Some folks use an estimate of $$J$$, which is better than nothing.

#### Important points

• Always use a baseline.

• This gradient estimate is "zero order" it is essentially probing the function in $$x$$ space, which might be higher dimensional than $$\theta$$. As a result, you might be better off with gradient estimators that are based on perturbing $$\theta$$ directly, e.g., zeroth-order methods (sometimes called direct search or gradient-free optimization methods) like Nelder-Mead simplex, FDSA, SPSA, and CMA-ES.

• Often there is almost no signal. Consider the example of trying to solve a maze by randomly running around in it. In this case, it's very unlikely that a random path will lead to a positive outcome. Therefore, the gradient really is essentially zero. So even with access to the true gradient (i.e., no variance), optimization would have a lot of trouble finding a good optimum. Add to that some variance and you have useless on top of noisy.

• Although the likelihood-ratio gives us an unbiased estimate of the gradient, don't be fooled. The particular gradient estimate used in the likelihood-ratio method has an impractical signal-to-noise ratio, which makes it very hard use in optimization. There are countless papers on tricks to reduce the variance of the estimator.
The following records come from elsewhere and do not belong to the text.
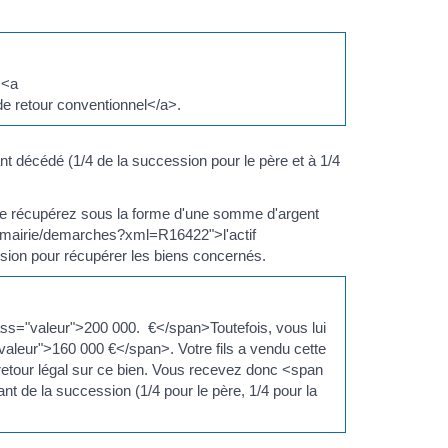
 <a
e retour conventionnel</a>.
fant décédé (1/4 de la succession pour le père et à 1/4
s le récupérez sous la forme d'une somme d'argent
fr/mairie/demarches?xml=R16422">l'actif
sion pour récupérer les biens concernés.
lass="valeur">200 000. €</span>Toutefois, vous lui
aleur">160 000 €</span>. Votre fils a vendu cette
retour légal sur ce bien. Vous recevez donc <span
nt de la succession (1/4 pour le père, 1/4 pour la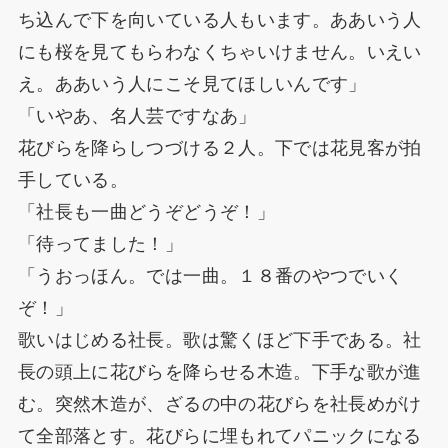
ち込んで下を向いている人もいます。ああいう人
にも桜を見てもらわなくちゃいけません。いえい
え。ああいう人にこそ見てほしいんです」
「いやあ、名人芸ですなあ」
花びらを降らしつづける２人。下では花見客が拍
手している。
「社長も一曲どうぞどうぞ！」
「待ってました！」
「うおっほん。では一曲。１８番のやつでいく
ぞ！」
歌いはじめる社長。歌は驚くほど下手である。社
長の頭上に花びらを降らせる木造。下手な歌が進
む。突然木造が、ざるの中の花びらを社長めがけ
て全部落とす。花びらに埋もれてパニックになる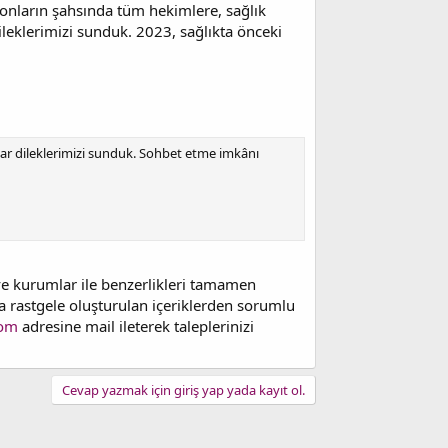
 onların şahsında tüm hekimlere, sağlık
ileklerimizi sunduk. 2023, sağlıkta önceki
ıllar dileklerimizi sunduk. Sohbet etme imkânı
 ve kurumlar ile benzerlikleri tamamen
nda rastgele oluşturulan içeriklerden sorumlu
com
adresine mail ileterek taleplerinizi
Cevap yazmak için giriş yap yada kayıt ol.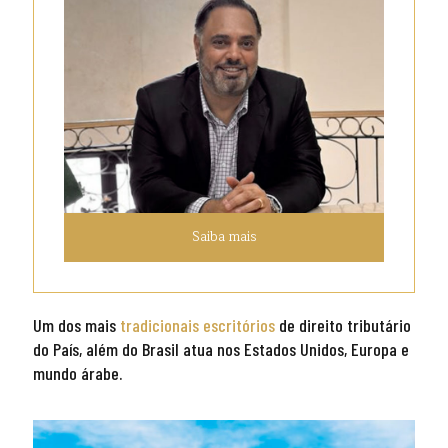
Saiba mais
Um dos mais
tradicionais escritórios
de direito tributário
do País, além do Brasil atua nos Estados Unidos, Europa e
mundo árabe.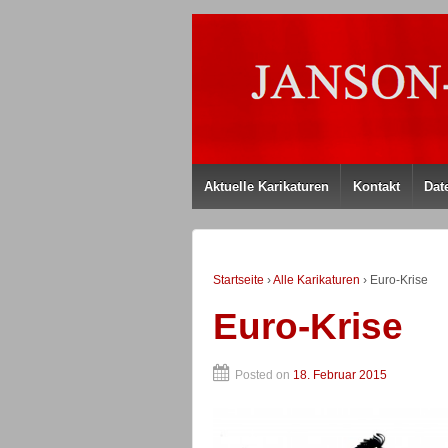
Aktuelle Karikaturen
Kontakt
Dat
Startseite
›
Alle Karikaturen
›
Euro-Krise
Euro-Krise
Posted on
18. Februar 2015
• You can improve your data efficiency and algorithm stability using off-line optimization (with your favorite deterministic optimization algorithm). I have written a long article about offline optimization here.

## Summary

There is still a lot to say about likelihood-ratio methods. I didn't talk about control variates or "baseline" functions, which are very important to making things work. I'll try to post my notes on those ideas soon.

Take home messages:

• If you can evaluate it, then you can take the gradient of it (assuming it exists). This even holds if the evaluation is based on Monte Carlo.

• The likelihood-ratio shows up all over the place, not just RL. It shows up in causal reasoning more generally.

• We described a general way to learn from watching someone else act in a world we don't understand (i.e., off-policy learning with no knowledge of the environment just samples!). The only catch is that in order for us to learn from them we need them to do a little bit of "exploration" (i.e., be a stochastic policy that has support everywhere we do) and tell us their action probabilities (so that we can important weight against our policy).